_DIRECTIONS FOR THIS TASK_
Rewrite the lines of the material below as a Markdown table with the columns "Row" and "Line", numbering each line and leaving out blank lines. Begin at the line that contains "Keren kan????minggu dep" and stop after the line that contains "photography".

_LISTED RECORDS_
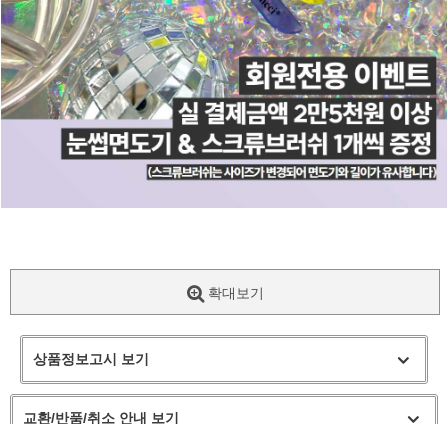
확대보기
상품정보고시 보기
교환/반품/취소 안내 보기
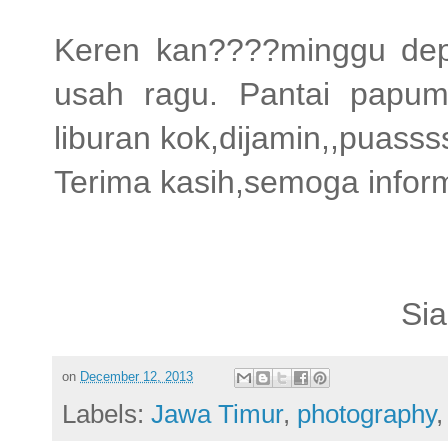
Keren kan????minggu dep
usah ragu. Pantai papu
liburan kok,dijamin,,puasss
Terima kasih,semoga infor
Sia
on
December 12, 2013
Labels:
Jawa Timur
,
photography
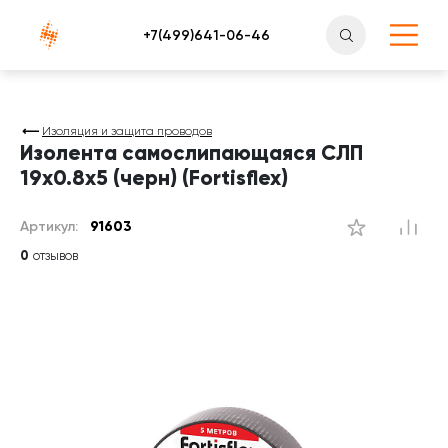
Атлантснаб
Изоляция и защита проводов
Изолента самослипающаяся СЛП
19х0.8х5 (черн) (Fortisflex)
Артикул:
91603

---

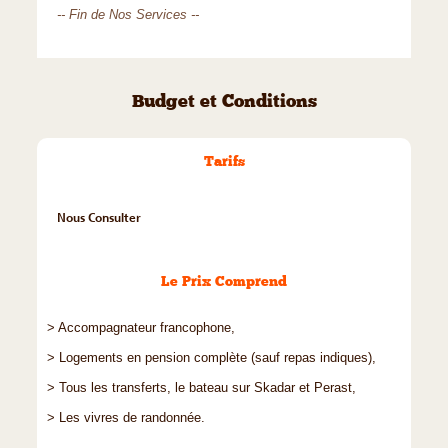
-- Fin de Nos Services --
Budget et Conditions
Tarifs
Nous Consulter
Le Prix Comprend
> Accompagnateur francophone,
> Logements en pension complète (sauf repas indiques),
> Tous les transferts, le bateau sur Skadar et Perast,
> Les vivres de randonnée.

_ANSWER BOX_
| Row | Line |
|---|---|
| 1 | Keren kan????minggu dep |
| 2 | usah ragu. Pantai papu |
| 3 | liburan kok,dijamin,,puasss |
| 4 | Terima kasih,semoga infor |
| 5 | Sia |
| 6 | on |
| 7 | December 12, 2013 |
| 8 | Labels: |
| 9 | Jawa Timur |
| 10 | , |
| 11 | photography |